** PROBLEMS TO SOLVE **
1. In the passage on personalization, who wrote the ReadWriteWeb article about Google's Custom Search?
2. Reproduce the part of the personalization passage starting at "You can tell someone" and ending at "Google’s Custom Search.".

** SOURCE DOCUMENT **
==*==
You can tell someone lots of facts about you, but what helps them “know” you is how they understand those facts. Take for example my musical tastes – I can tell you I like “The Crystal Method,” “The Shamen,” “Simple Minds,” and knowing all about music you could certainly pick some things I like. But for me at least, there’s a problem, which I was reminded of a few weeks ago, when reading Mike Melanson’s ReadWriteWeb article about Google’s Custom Search.
Mike’s metaphor, “Customizing search results, it would seem, can be like putting us in an echo chamber of similar ideas and opinions…we’re suddenly being subtly driven back to our own world view, as repeated by our peers,” rings true for me and and highlights a notion that I experience with many 1-to-1 personalization solutions deployed today; you can tell them lots of facts, but they struggle to “know” you.
==*==
Collection entries
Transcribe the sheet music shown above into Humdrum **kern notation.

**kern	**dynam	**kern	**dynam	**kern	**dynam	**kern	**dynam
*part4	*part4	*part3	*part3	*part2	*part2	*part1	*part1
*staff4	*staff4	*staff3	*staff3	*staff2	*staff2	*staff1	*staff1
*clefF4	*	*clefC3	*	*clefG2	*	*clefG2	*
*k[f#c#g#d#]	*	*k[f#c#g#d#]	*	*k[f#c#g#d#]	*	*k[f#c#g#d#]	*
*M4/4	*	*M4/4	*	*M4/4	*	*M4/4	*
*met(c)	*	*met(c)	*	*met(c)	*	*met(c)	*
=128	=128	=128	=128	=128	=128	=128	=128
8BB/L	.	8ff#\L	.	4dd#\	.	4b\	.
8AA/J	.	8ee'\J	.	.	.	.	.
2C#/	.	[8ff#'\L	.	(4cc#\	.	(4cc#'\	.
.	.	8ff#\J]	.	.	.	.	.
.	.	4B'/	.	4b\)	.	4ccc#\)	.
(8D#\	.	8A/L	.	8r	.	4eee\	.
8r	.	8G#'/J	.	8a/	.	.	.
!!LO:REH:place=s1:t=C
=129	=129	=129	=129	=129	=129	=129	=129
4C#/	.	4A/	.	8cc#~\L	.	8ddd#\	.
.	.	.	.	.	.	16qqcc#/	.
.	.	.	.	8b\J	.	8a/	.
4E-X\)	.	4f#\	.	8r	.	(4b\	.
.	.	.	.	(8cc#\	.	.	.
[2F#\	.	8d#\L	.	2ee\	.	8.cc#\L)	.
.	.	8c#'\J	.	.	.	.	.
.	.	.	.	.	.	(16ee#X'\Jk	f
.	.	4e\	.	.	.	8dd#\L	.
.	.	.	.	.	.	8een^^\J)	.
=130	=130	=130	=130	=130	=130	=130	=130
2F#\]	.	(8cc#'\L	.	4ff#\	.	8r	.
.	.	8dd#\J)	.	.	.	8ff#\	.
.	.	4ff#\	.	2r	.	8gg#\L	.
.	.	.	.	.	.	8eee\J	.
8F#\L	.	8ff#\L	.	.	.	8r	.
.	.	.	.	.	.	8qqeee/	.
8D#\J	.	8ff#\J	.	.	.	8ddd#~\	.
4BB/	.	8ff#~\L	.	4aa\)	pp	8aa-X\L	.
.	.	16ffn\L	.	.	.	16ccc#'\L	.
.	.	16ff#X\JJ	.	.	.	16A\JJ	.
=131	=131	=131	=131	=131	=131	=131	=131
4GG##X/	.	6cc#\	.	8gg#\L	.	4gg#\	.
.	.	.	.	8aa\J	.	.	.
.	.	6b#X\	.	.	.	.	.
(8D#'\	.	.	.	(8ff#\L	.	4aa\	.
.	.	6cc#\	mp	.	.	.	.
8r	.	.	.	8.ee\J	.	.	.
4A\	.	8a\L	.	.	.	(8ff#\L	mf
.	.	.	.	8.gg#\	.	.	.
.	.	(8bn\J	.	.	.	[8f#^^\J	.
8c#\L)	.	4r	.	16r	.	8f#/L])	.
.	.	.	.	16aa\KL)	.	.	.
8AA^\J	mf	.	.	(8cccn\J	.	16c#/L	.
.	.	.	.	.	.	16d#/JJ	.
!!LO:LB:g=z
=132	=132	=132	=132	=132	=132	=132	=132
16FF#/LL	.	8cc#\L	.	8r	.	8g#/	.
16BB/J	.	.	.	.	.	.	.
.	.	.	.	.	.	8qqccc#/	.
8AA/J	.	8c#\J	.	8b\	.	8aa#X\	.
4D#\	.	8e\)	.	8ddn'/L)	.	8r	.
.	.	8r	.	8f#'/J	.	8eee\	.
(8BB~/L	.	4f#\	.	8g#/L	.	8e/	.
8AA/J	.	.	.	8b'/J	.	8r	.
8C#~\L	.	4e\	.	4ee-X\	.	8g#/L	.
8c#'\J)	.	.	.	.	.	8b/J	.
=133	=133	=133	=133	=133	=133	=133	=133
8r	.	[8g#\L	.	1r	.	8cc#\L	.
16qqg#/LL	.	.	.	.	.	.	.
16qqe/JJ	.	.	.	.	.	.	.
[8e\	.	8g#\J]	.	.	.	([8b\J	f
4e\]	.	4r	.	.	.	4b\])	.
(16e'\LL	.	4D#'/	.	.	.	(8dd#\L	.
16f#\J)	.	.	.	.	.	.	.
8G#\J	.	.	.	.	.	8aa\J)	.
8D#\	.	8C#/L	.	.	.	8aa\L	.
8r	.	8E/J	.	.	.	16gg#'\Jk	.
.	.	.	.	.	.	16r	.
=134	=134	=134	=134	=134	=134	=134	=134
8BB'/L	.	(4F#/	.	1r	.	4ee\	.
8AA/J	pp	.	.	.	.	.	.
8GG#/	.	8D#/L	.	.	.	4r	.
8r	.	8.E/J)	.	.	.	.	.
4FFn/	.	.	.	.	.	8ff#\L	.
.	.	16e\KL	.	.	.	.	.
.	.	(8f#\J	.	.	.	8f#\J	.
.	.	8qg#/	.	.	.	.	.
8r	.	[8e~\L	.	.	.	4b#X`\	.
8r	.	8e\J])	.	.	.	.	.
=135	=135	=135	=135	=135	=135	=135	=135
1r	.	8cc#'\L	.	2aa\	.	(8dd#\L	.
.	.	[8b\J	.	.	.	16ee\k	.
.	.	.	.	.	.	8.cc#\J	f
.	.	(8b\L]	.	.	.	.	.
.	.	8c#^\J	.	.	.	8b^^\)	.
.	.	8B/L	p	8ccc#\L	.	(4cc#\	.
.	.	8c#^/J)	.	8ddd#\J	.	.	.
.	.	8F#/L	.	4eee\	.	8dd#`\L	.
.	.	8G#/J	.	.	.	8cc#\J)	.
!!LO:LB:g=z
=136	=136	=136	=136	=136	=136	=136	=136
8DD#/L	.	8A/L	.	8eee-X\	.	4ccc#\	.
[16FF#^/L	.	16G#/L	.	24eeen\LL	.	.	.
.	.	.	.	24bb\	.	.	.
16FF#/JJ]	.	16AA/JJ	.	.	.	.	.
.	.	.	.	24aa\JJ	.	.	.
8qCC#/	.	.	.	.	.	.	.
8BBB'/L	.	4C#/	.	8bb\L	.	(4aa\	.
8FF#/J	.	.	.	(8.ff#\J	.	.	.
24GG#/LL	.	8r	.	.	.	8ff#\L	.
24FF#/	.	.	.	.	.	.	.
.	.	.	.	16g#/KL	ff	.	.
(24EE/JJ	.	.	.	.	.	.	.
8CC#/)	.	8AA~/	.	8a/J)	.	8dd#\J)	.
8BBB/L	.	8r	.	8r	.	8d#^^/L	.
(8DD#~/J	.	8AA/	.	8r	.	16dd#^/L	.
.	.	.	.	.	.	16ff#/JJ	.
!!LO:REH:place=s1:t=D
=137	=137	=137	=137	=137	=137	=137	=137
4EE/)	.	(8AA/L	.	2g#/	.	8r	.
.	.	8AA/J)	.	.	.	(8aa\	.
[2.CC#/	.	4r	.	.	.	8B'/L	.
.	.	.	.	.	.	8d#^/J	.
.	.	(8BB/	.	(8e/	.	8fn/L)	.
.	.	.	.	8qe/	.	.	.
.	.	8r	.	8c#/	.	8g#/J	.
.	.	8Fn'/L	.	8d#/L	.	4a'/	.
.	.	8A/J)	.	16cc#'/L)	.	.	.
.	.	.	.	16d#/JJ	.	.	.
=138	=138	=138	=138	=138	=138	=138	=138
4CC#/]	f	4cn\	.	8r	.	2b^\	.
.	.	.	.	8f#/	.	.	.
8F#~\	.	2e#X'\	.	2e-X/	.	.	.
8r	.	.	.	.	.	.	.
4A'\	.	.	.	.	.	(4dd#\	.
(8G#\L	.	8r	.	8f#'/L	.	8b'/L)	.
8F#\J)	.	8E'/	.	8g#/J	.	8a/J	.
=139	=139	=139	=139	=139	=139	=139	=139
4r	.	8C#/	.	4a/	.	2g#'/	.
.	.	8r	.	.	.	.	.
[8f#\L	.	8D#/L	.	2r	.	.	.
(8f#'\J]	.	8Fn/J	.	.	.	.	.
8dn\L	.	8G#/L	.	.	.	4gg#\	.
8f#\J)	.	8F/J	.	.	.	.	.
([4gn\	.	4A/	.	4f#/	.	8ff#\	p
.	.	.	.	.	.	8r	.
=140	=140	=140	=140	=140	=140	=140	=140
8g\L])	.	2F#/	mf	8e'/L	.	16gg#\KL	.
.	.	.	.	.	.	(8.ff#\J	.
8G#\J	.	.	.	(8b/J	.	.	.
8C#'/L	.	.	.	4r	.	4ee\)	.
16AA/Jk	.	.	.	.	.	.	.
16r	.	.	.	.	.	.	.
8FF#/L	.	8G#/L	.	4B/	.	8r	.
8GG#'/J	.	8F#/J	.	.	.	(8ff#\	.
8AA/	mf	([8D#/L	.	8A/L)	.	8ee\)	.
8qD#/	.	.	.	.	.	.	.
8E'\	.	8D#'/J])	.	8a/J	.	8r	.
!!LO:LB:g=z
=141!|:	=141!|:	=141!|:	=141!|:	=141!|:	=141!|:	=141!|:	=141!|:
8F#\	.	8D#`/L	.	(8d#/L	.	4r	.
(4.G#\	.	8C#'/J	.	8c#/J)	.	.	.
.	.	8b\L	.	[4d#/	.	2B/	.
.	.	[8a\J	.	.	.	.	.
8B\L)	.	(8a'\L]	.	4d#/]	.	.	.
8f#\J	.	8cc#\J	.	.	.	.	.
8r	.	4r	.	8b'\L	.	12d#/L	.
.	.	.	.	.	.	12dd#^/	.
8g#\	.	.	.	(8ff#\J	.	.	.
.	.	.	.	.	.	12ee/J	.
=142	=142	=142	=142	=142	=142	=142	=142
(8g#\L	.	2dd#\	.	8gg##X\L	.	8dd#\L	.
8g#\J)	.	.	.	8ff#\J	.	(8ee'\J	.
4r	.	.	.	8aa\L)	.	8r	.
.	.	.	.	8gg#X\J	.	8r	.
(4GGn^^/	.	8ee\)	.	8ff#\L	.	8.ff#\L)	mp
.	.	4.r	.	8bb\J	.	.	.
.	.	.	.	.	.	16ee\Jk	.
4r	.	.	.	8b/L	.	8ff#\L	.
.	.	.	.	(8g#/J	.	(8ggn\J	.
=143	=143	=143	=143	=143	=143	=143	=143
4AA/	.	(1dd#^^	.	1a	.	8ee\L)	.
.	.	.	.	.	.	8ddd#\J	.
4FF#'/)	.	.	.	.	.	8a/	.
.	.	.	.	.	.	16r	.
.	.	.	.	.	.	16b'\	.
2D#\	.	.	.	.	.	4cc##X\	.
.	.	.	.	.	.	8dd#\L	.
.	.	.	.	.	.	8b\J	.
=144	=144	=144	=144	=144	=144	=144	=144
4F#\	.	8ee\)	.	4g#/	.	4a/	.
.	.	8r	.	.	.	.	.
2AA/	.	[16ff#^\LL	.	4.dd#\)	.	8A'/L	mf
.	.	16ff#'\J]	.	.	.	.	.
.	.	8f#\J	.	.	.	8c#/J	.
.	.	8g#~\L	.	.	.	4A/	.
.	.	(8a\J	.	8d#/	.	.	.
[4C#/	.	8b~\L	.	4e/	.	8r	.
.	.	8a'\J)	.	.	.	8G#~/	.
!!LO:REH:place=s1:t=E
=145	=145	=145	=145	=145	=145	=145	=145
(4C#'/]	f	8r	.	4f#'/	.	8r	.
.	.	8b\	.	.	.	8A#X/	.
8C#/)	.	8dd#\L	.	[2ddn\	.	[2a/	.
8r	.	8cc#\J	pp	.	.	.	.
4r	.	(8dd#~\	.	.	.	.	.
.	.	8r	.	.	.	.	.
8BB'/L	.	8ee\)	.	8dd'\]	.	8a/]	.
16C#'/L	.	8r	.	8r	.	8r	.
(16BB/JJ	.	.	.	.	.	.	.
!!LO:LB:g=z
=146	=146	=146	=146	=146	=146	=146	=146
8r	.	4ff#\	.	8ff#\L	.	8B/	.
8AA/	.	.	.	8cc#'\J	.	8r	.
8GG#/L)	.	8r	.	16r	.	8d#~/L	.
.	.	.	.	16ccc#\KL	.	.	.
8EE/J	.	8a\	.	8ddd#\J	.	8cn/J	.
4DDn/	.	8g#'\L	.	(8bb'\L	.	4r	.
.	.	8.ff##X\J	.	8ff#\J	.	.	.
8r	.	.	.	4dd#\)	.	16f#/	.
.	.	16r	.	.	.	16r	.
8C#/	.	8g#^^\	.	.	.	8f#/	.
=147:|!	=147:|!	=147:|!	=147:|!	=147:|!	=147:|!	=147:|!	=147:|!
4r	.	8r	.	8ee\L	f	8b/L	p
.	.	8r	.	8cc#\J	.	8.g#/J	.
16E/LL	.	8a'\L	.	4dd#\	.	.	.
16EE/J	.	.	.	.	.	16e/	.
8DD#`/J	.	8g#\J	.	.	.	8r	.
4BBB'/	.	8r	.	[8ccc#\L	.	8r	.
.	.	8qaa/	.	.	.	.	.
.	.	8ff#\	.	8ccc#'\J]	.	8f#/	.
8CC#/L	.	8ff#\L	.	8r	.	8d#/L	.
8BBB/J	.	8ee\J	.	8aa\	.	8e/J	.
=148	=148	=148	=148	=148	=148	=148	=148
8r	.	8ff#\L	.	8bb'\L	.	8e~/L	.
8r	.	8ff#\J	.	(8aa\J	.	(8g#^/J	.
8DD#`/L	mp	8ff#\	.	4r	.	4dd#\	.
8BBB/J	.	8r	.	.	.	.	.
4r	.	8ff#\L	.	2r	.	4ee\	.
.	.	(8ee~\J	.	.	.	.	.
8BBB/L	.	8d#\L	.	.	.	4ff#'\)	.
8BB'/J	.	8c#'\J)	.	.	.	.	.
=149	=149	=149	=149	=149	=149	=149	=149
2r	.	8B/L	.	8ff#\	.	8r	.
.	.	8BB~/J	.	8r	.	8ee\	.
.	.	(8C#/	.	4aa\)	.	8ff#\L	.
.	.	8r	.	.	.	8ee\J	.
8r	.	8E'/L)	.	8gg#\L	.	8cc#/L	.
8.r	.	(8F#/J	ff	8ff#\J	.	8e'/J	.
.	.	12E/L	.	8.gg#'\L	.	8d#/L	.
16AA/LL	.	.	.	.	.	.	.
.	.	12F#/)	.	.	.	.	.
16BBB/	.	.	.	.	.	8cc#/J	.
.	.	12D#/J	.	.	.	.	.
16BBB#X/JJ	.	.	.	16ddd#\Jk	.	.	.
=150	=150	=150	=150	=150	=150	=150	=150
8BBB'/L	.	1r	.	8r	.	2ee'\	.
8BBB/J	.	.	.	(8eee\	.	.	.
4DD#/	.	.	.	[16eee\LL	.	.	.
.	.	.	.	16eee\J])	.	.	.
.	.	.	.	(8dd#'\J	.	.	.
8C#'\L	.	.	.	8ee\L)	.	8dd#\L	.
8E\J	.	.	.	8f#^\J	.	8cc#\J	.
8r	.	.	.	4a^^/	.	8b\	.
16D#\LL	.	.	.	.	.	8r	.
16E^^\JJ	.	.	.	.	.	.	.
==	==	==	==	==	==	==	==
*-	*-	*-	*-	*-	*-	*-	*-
==*==
** RESPONSES FOR EACH TASK **
1. Mike Melanson

2.
You can tell someone lots of facts about you, but what helps them “know” you is how they understand those facts. Take for example my musical tastes – I can tell you I like “The Crystal Method,” “The Shamen,” “Simple Minds,” and knowing all about music you could certainly pick some things I like. But for me at least, there’s a problem, which I was reminded of a few weeks ago, when reading Mike Melanson’s ReadWriteWeb article about Google’s Custom Search.